Despotizm kelimesi yabancı dillerde de çok kullanılan ve dünya dillerine Bizans’ın armağan ettiği bir deyim. Kısaca “tehdit ve cezalandırma yollarını kullanıp iktidar gücünü elinde tutan mutlakiyetçi’’ anlamına gelir. Türkçesi ‘baskı yönetimi’ demektir. Baskı yönetimi siyasal otoritenin etkinlik alanı üzerinde geleneksel veya yasal sınırlamaların olmadığı ve dolayısıyla otoritenin hesapsız, sorumsuz ve sınırsızca kullanıldığı yönetim tarzıdır. Hukuk tanımayan, insanları zor ve şiddetle belirli eylemlere zorlayan yönetimin adıdır. Anayasa ve muhalefet tarafından kısıtlanmadan istediğini yapan dediğim dedik-mutlakiyetçi- diktatörlük durumunu anlatır. Despotizmde tek bir şahıs veya onunla birlikte hareket eden bir grup çıkarcı insan ülkede istediklerini yaparlar. Hiçbir yasaya, töreye, muhalif görüşe hak tanımazlar.
Köken olarak Bizanslılarca saray mensuplarına verilen bir ünvan olan despot kelimesinden türetilmiştir. Despot diye tanımlanan kişi ise zalim, gaddar, astığı astık, kestiği kestik bir nitelik taşır. Bizans imparatorları ayrıca bu ünvanı yönetimi altındaki Latin imparatoru, Bulgar ve Sırp krallarına da vermişlerdir. Orta Çağ İtalyası’nda kral ailesinden gelen prensler de despot olarak tanımlanırlardı.
Despotluk bir tür diktatörlüktür.
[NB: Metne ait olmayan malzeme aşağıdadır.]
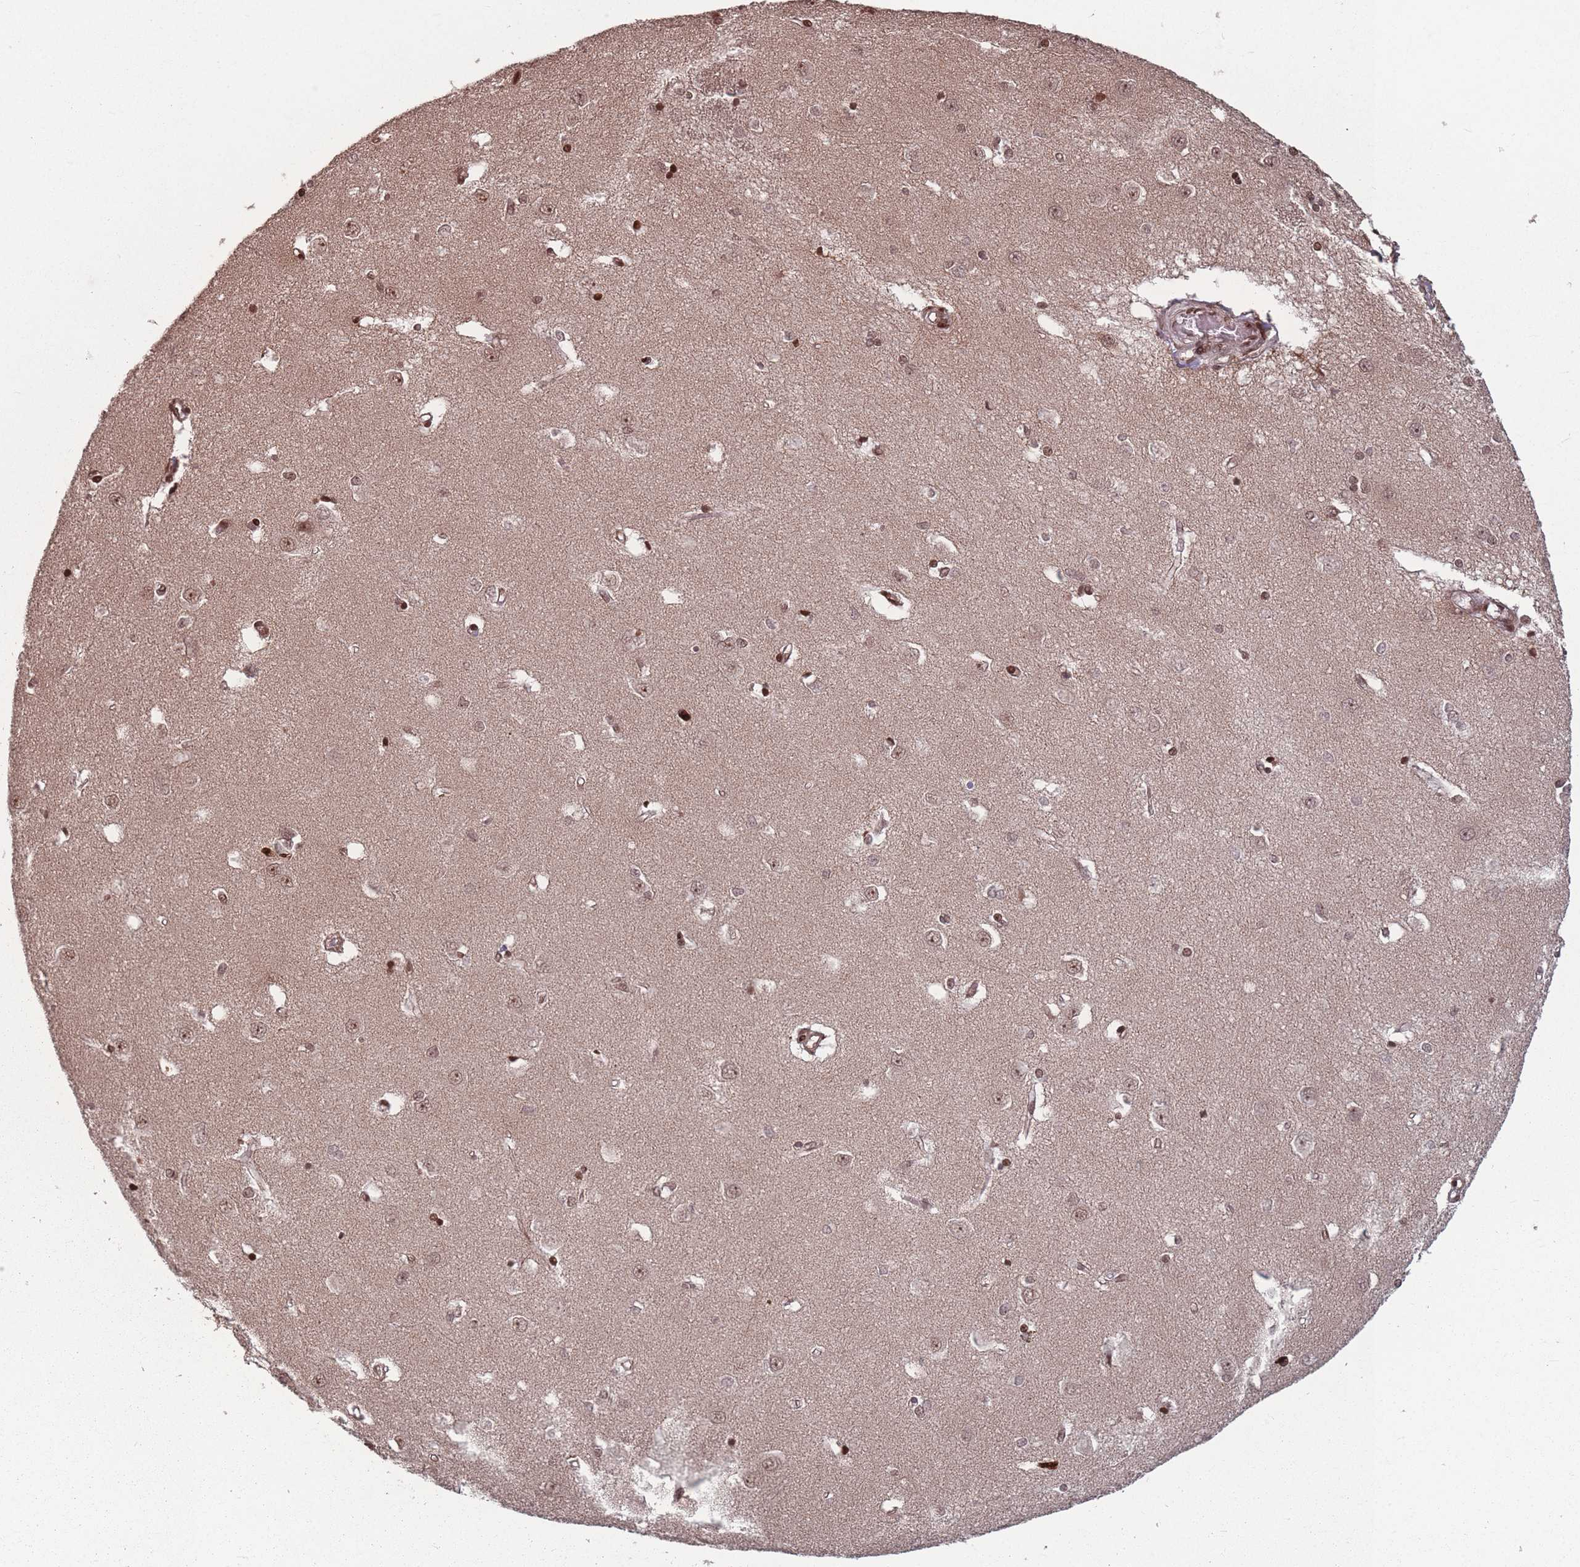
{"staining": {"intensity": "moderate", "quantity": ">75%", "location": "nuclear"}, "tissue": "caudate", "cell_type": "Glial cells", "image_type": "normal", "snomed": [{"axis": "morphology", "description": "Normal tissue, NOS"}, {"axis": "topography", "description": "Lateral ventricle wall"}], "caption": "Caudate stained with immunohistochemistry (IHC) exhibits moderate nuclear staining in about >75% of glial cells.", "gene": "WDR55", "patient": {"sex": "male", "age": 37}}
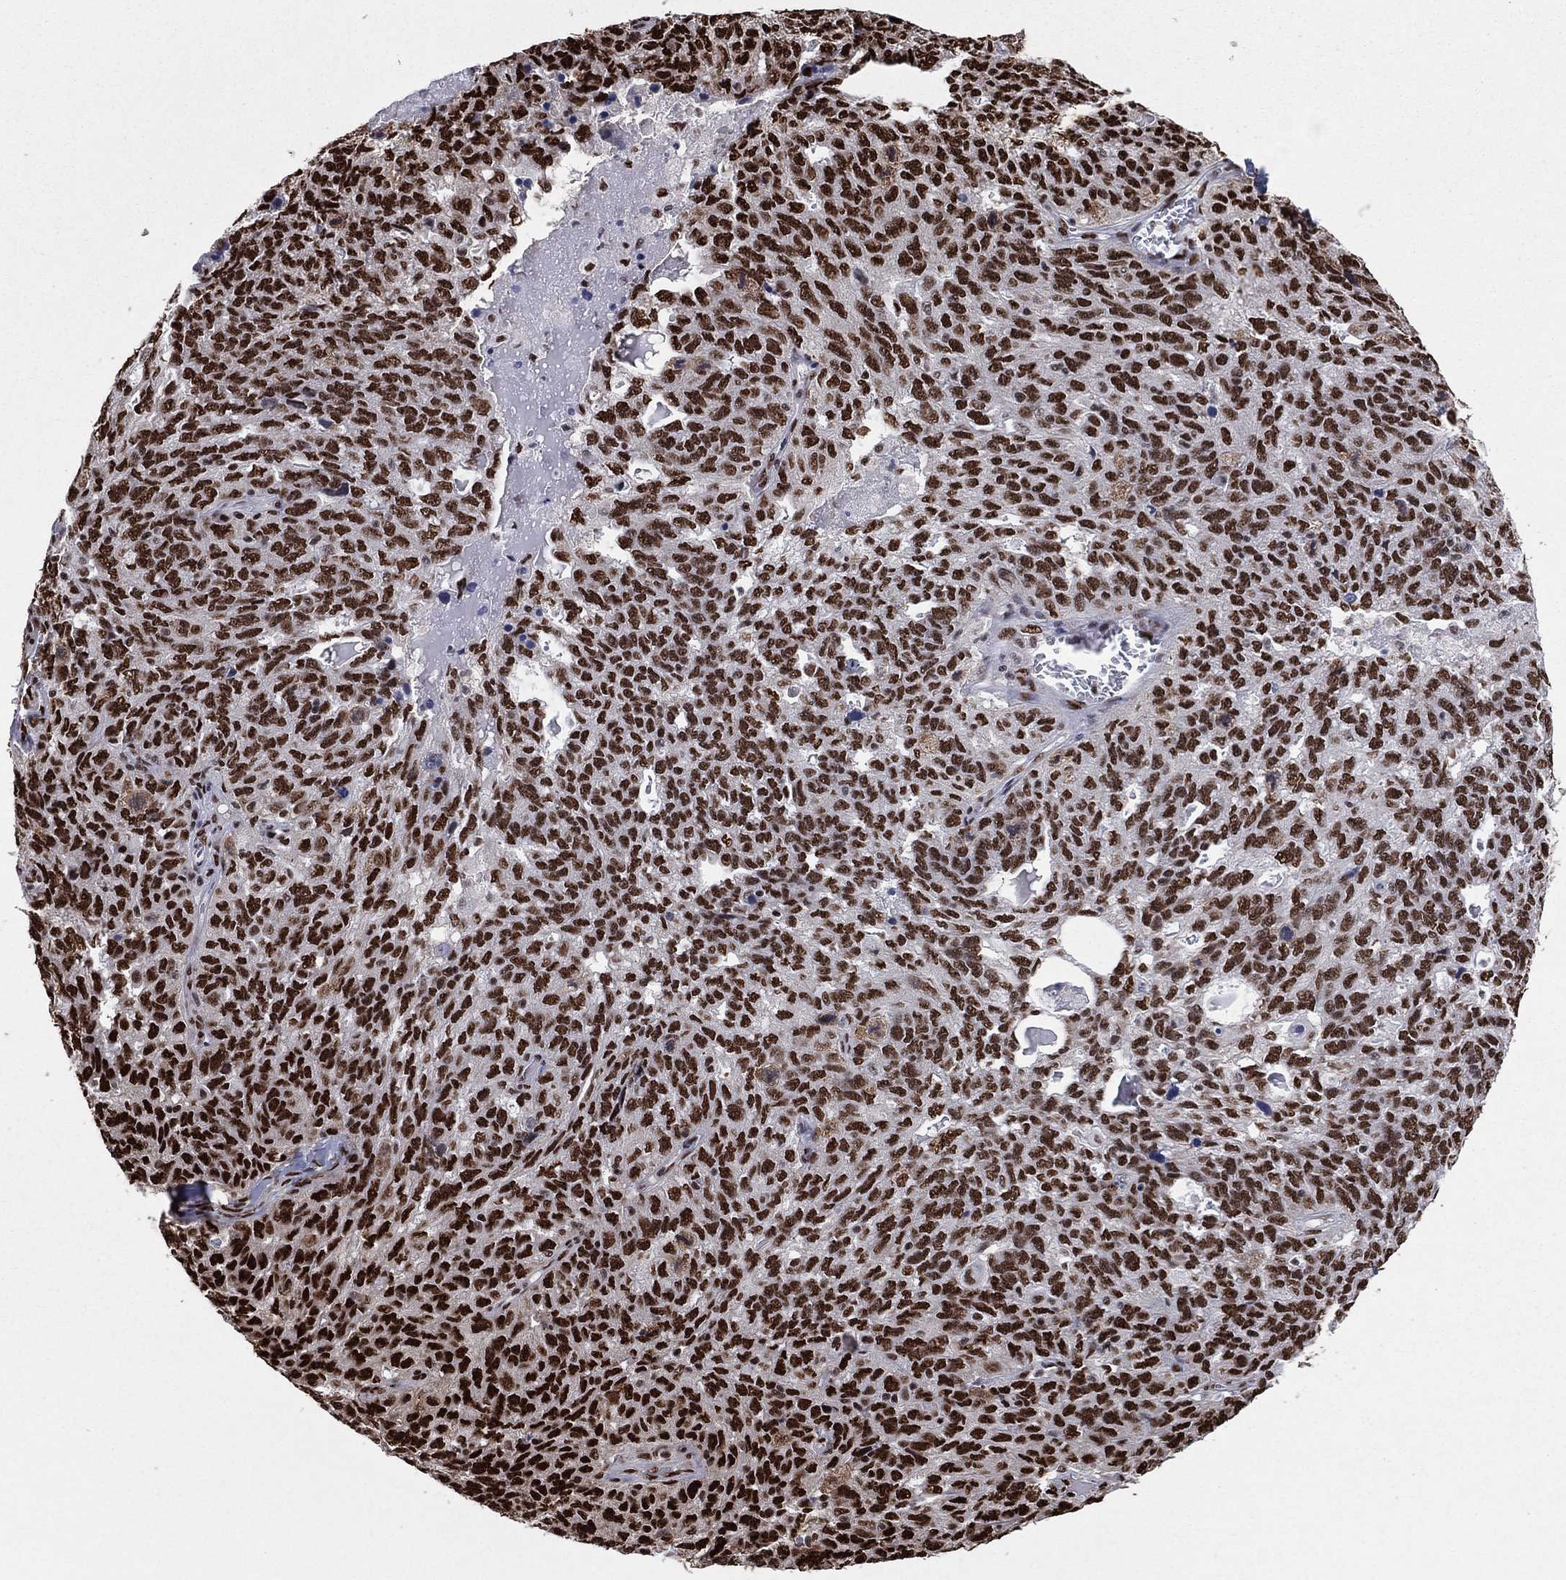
{"staining": {"intensity": "strong", "quantity": ">75%", "location": "nuclear"}, "tissue": "ovarian cancer", "cell_type": "Tumor cells", "image_type": "cancer", "snomed": [{"axis": "morphology", "description": "Cystadenocarcinoma, serous, NOS"}, {"axis": "topography", "description": "Ovary"}], "caption": "Immunohistochemical staining of serous cystadenocarcinoma (ovarian) shows high levels of strong nuclear positivity in approximately >75% of tumor cells. (Stains: DAB in brown, nuclei in blue, Microscopy: brightfield microscopy at high magnification).", "gene": "TP53BP1", "patient": {"sex": "female", "age": 71}}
Tek adam veya yakınlarının yahut ortaklarının türlü yollardan hile veya yasal olarak iktidarı ele geçirmeleri ve kendilerini hakimi-mutlak yapmalarıdır. Onun için liyakat ve bilgiyi sevmezler, ancak dalkavuk, yalaka, çanak yalayıcılarından, evet efendim diye eğilenlerden hoşlanırlar. Despotlar, her türlü yasanın üzerindedirler ve mahkemelerin üstündedirler. Onlar istedikleri gibi vergi koyarlar, istediklerini istedikleri makama getirirler, her türlü eleştiriyi cezalandırırlar, insan hayatına önem vermezler, insan hakları diye bir kavram tanımazlar.
DESPOTİZM TÜRLERİ
İrlanda asıllı yazar ve düşünür Oscar Wilde despotluğu üçe ayırır. Ona göre;
1-Birinci gruptaki despotlar insanın bedenine zulüm yaparlar, işkence yöntemi ve fiziksel şiddet kullanırlar.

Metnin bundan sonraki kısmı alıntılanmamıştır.